● Task instructions: Retype the listing found below exactly, but leave out each picture.

● Given material:
*** Begin section ***
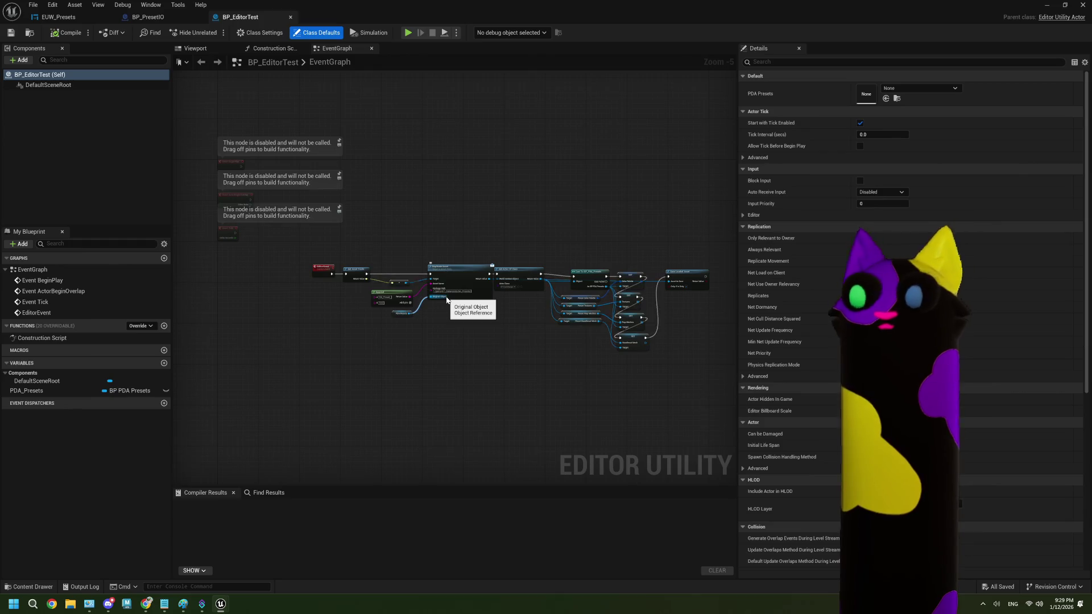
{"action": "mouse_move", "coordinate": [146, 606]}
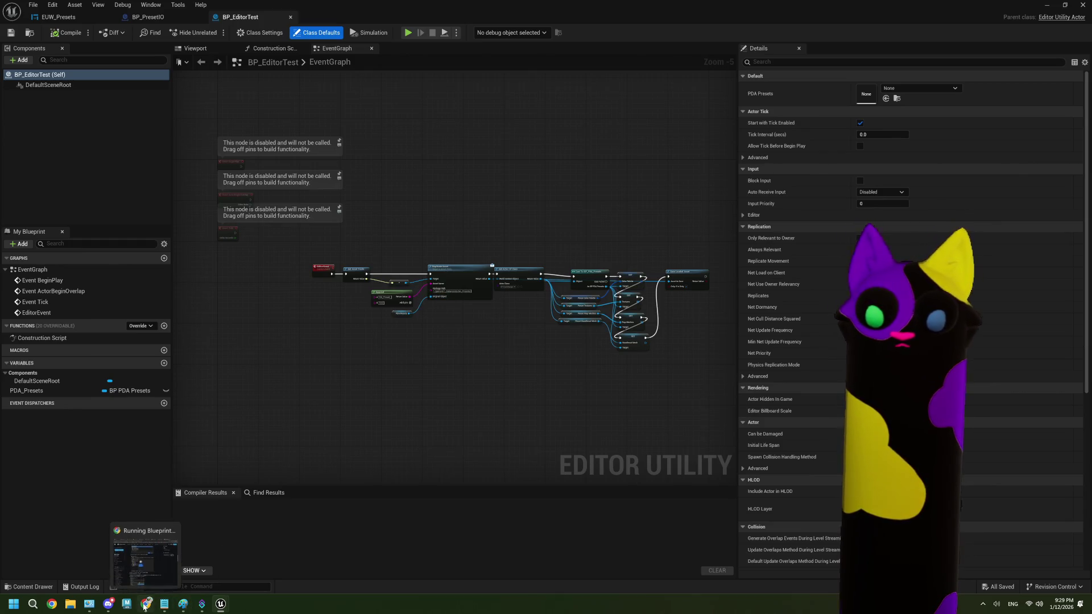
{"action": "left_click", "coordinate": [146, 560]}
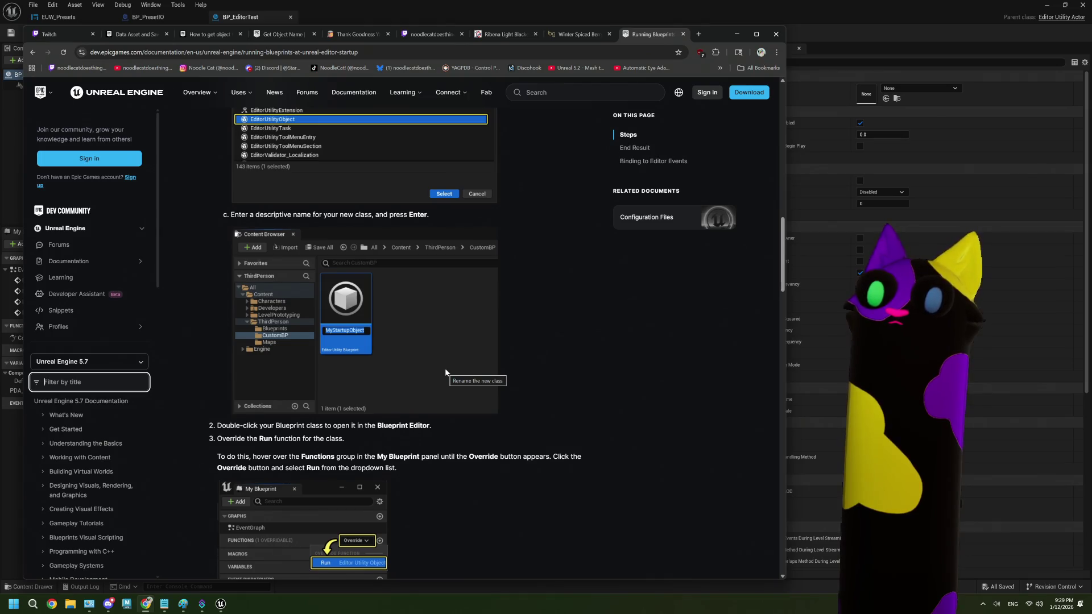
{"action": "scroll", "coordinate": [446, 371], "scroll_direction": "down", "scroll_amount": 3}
*** End section ***
● Task output:
{"action": "mouse_move", "coordinate": [146, 606]}
{"action": "left_click", "coordinate": [146, 560]}
{"action": "scroll", "coordinate": [446, 371], "scroll_direction": "down", "scroll_amount": 3}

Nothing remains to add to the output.